Monday, 31 December 2012

Ten Worst Films Of 2012

I don’t necessarily enjoy highlighting the bad stuff. I do like to give every film a chance, in spite of possible preconceptions. As such, I try to see as much as possible of what’s released and as a consequence I inevitably end up watching films that aren’t very good.

These rank as the worst films I saw in 2012 through either paucity of ambition, cynical laziness or just plain misjudgement of themes and execution. The list includes feature films that received a UK general release between January 1st and December 31st 2012, on any format, but doesn’t include festival-only showings.

It also includes the 11-20 spots, for context:

20. Where Do We Go Now? (dir: Nadine Labaki)
19. What To Expect When You’re Expecting (dir: Kirk Jones)
18. Offender (dir: Ron Scalpello)
17. Jack And Jill (dir: Dennis Dugan)
16. Lovely Molly (dir: Eduardo Sánchez)
15. To Rome With Love (dir: Woody Allen)
14. Dr. Seuss’ The Lorax (dirs: Kyle Balda, Chris Renaud)
13. The Wedding Video (dir: Nigel Cole)
12. 360 (dir: Fernando Meirelles)
11. The Devil Inside (dir: William Brent Bell)

10. W.E. (dir: Madonna)

There’s arguably the scope for one interesting story here. There’s certainly not room for the offensive modern-day tale weaved throughout this.

9. Piranha 3DD (dir: John Gulager)

It’s not meant to be serious but that doesn’t mean it needs to be this bad. Woefully unfunny and over-reliant on a misfiring star cameo. Makes the first installment look like Jaws.

8. Nativity 2: Danger In The Manger! (dir: Debbie Isitt)

Cynical, with a suffocating improvvy script and reliance on thinking children 'acting naturally' is grounds enough to neglect just how chronic every element of it is.

7. A Few Best Men (dir: Stephan Elliott)

Filled with the very worst elements of farce and uniformly grim performances from a cast playing a coterie of laddish pricks and female characters who are either insipid or punchlines.

6. This Means War (dir: McG)

A charmless, sloppily edited mess that takes a weak joke and stretches it to breaking point, further proving action and romcoms rarely mix. It's a love story where all parties concerned are thoroughly unlikeable and completely dishonest with each other throughout.

5. Project X (dir: Nima Nourizadeh)

Absolutely deplorable, mindless found footage comedy which takes a scene which might pad out a flabby midsection of another teen comedy and stretches it to feature length – with added casual homophobia, disablism and misogyny.

4. Love Bite (dir: Andy De Emmony)

An abysmal, cynical stab at marrying a comedy-horror model with a queasily obvious attempt to ape the success of The Inbetweeners. Fails on all counts, making you look back on the golden era of Horne and Corden's Lesbian Vampire Killers with a warm glow of fond nostalgia.

3. Irvine Welsh’s Ecstasy (dir: Rob Heydon)

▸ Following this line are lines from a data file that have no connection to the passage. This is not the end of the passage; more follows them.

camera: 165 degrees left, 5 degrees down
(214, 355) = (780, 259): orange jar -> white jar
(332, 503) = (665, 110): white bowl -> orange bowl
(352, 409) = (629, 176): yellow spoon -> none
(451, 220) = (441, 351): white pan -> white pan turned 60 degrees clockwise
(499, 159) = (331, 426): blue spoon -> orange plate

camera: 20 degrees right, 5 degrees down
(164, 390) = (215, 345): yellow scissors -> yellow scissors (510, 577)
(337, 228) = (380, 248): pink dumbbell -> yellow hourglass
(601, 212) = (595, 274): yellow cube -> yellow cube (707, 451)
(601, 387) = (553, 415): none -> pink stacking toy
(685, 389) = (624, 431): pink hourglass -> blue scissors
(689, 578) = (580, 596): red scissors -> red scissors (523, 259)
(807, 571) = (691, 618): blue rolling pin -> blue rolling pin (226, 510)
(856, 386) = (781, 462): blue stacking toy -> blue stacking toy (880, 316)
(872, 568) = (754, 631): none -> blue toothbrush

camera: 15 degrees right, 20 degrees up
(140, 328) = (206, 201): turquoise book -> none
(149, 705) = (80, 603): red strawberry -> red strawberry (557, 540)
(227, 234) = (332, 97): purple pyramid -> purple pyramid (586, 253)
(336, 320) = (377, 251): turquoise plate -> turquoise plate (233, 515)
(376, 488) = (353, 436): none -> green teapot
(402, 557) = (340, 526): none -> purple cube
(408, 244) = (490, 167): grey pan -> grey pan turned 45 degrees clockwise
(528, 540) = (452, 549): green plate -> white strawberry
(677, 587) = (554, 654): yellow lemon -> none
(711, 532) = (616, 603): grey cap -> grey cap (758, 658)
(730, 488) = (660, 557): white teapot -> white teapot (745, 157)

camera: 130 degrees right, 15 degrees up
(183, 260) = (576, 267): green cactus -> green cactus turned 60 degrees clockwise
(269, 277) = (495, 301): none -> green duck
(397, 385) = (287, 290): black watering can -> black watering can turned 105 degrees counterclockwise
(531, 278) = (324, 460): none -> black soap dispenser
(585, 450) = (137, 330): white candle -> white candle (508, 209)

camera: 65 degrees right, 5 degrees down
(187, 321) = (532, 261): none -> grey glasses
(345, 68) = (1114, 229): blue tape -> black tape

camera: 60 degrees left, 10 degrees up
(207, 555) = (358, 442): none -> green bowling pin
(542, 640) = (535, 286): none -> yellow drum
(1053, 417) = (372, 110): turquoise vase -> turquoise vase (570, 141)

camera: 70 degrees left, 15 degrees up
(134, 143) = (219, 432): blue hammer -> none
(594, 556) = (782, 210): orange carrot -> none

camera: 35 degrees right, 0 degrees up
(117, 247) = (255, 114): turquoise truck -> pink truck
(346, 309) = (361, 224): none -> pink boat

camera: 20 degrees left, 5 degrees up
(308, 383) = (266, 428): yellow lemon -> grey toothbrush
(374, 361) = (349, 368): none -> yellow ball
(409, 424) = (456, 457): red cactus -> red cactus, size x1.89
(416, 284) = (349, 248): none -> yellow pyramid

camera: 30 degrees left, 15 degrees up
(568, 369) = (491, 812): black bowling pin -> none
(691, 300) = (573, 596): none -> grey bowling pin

An abominable druggy drama with an awful script and even worse performances. The riffing on Trainspotting is so broad that at times it borders on parody - only minus any of the wit, charm or flair of its progenitor. The Scottish accents on display make Mike Myers sound born-and-bred.

2. Tim And Eric’s Billion Dollar Movie (dirs: Tim Heidecker, Eric Wareheim)

It attempts to break down the mystery of comedy and deconstruct the film through dry examinations of jokes and parodies of movie tropes but they fall completely flat at every turn. Not clever enough to succeed as a satire or outrageous enough to succeed in the gross out stakes, it is one thing to parody awful movies but that doesn’t make it exempt from being an awful movie itself.

1. Keith Lemon: The Film (dir: Paul Angunawela)

An ITV2 vision of cinema.


  1. "To Rome With Love" in this list? Really? Obviously nowhere near Woody's best, but I thoroughly enjoyed it. Even admitting the glaring flaws, surely it's not one of the year's worst...

    1. Unfortunately it is. I wanted to like it as much as anyone else but I thought it veered between inept and repellent. At the very least I didn't find anything remotely funny or touching in any of the four vignettes. To me it seemed the epitome of 'Woody's Annual European Jolly' and made me think he should certainly slow down from his current film-a-year pace. I had a more enjoyable time in two separate Adam Sandler films last year.

  2. Mine isn't fully formed but goes something like: The Knot, End of Watch, The Wedding Video, A Dangerous Method, Friends with Kids. Granted I've seen just about nothing on your list.

    1. I liked three of those and thankfully didn't see The Knot by virtue of the fact it didn't play in a single screen in Edinburgh. Judging by the reception I've seen it get, I don't doubt it would be firmly ensconced in this list if I had done.